It was followed by the awe-inspiring Homeworld Cataclysm, although Cataclysm was more of a mission pack than a progressive step forward.

Though Homeworld2 may technically be a sequel, it too doesn't distance itself very far from the original, and in some ways feels like a mission pack itself.

However, that doesn't stop it from being a completely addictive -- if sometimes incredibly difficult -- addition to the Homeworld universe. The Hiigaran, descendants of the Kushan whose home you helped reclaim in the original Homeworld, now face a new test. It just may be the coming of the End Time, characterized by the appearance of the Sajuuk-Khar, a sort of second coming of a demigod Sajuuk.

A member of the warlike race of the Vaygr believes he is the Sajuuk-Khar. Now, using the hyperspace core from the original mothership, the Hiigaran build a new mothership to take on the Vaygr, to defend their home, to find out what really lies in the shaded past of its race. The plot is advanced through the use of black and white video -- just as it was in the original Homeworld -- and the similarities don't end there. The Hiigaran mothership in Homeworld2 is identical to the Kushan mothership from Homeworld.

The graphics, though filled with more detail, higher polygon models, and newfangled lighting effects, look almost identical to the untrained eye. Ships still leave funky trails behind them as they zip through the galaxy. Space combat still consists of your and the enemy's ships making passes at each other unleashing torrents of lasers, missiles, photon beams, and other beams and projectiles at each other. Homeworld2 employs the same resource management model as the original.

There's only one resource to collect, imaginatively called resource units, or RUs, which are mined from asteroids by your resource collectors. Homeworld2 is, at its heart, an RTS, so you use those resources to build offensive, defensive, and utility units. The offensive units consist of a number of ships, from tiny scouts and fighters to massive destroyers and battlecruisers. Defensive units are weapons platforms. Utility units are things like resource collectors, mobile refineries for processing resources, probes, sensors, and so on.

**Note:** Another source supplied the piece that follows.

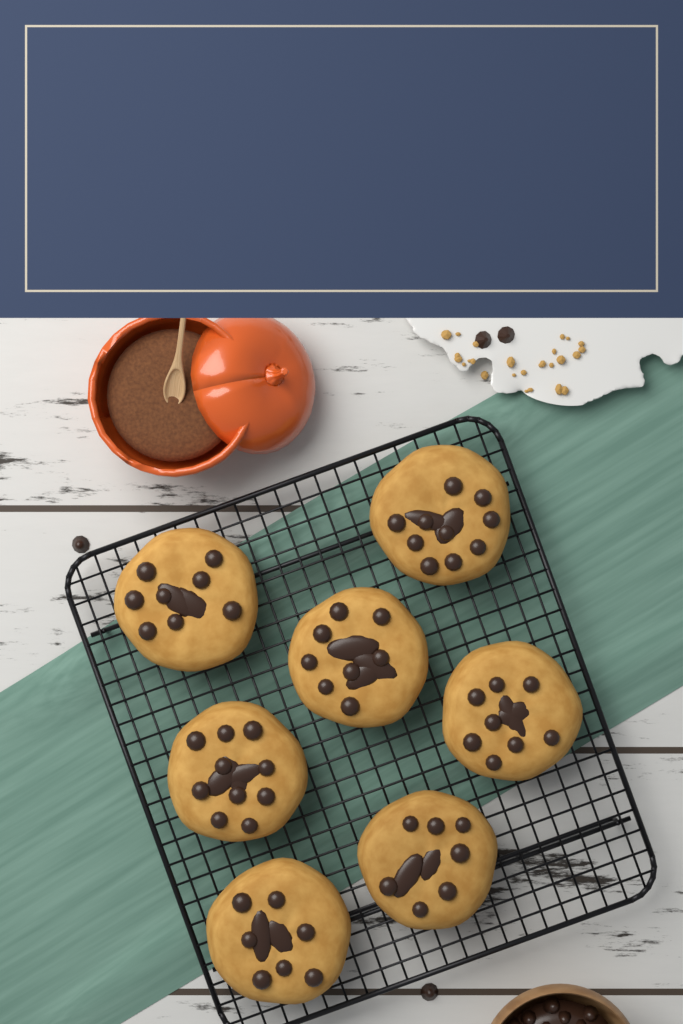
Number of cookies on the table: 7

Though all of your ships are mobile, there's still some Command and Conquer style base building; you'll rarely move your mothership, so it, your carriers, your shipyard, and your defensive weapon platforms are, functionally, a base.

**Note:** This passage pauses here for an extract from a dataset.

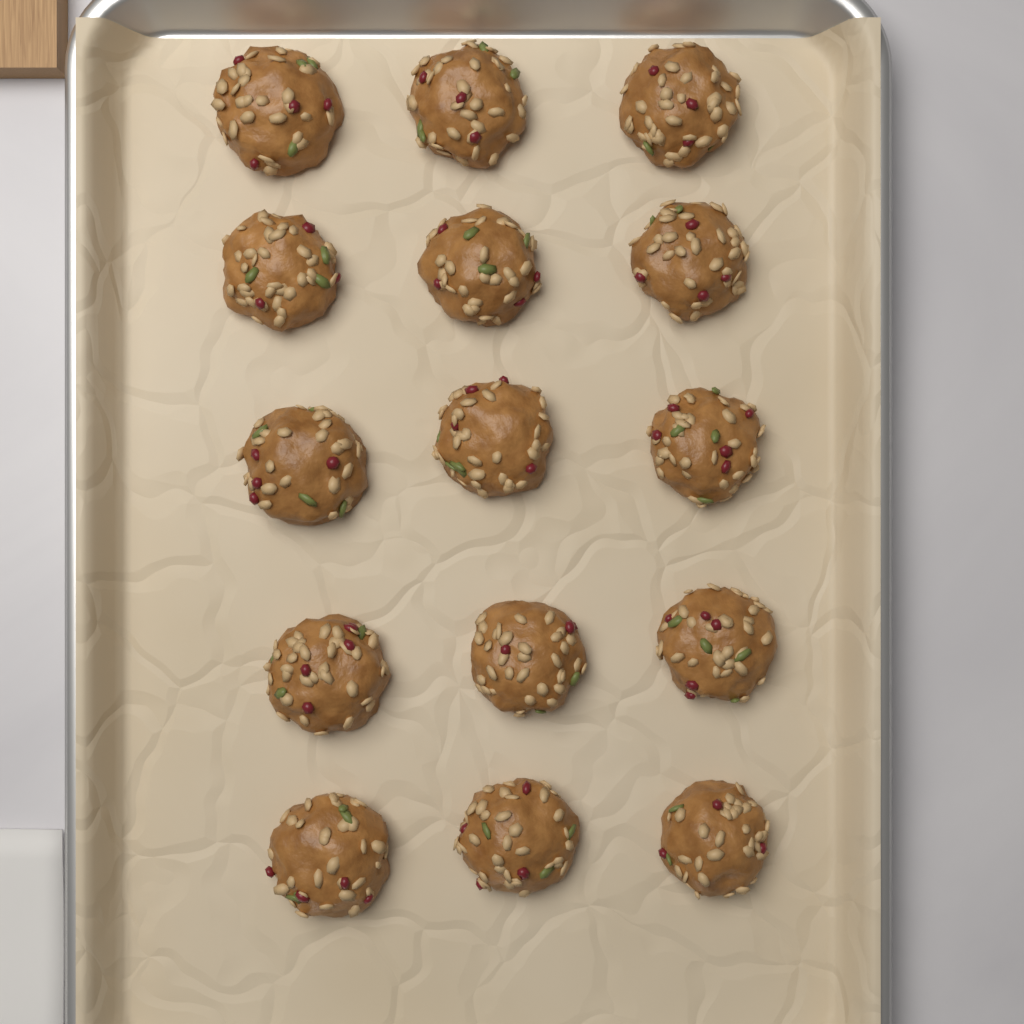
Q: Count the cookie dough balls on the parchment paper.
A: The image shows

The mechanics of moving ships around, issuing attack orders, and other necessities is another carryover from the original. Space is three-dimensional, so you not only move your units forward, backward, left and right, but also up and down. This aspect of the original Homeworld offered a new dimension pun intended of strategy to the RTS genre: now you could flank not only from left or right, but from above and below.

It's easier than it sounds to navigate 3D space: simply hold the shift key when you're issuing a move order to jump off of the 2D plane and raise or lower the reticle. Not everything about Homeworld2 is identical to the original. Relic tackled one of the original's points of contention -- mind-numbing micromanagement -- with a multifold strategy that achieves mixed results. For one thing, when you order your mothership or carrier to build small ships, such as fighters and corvette class ships, they actually build squadrons, not individual ships.

You never directly control a single interceptor or bomber or other small vessel; you issue commands to a squadron of three or five. Secondly, Relic has meshed squadron behavior and formation management. You no longer assign squads of ships into a formation of your choosing; instead, you tell them how you want them to handle it when the enemy approaches, passive, aggressive, or defensive. Each tactics setting has its own formation. This is a disappointment; selecting an appropriate formation for the missions we had in mind was one of the micromanagement details we liked in the original.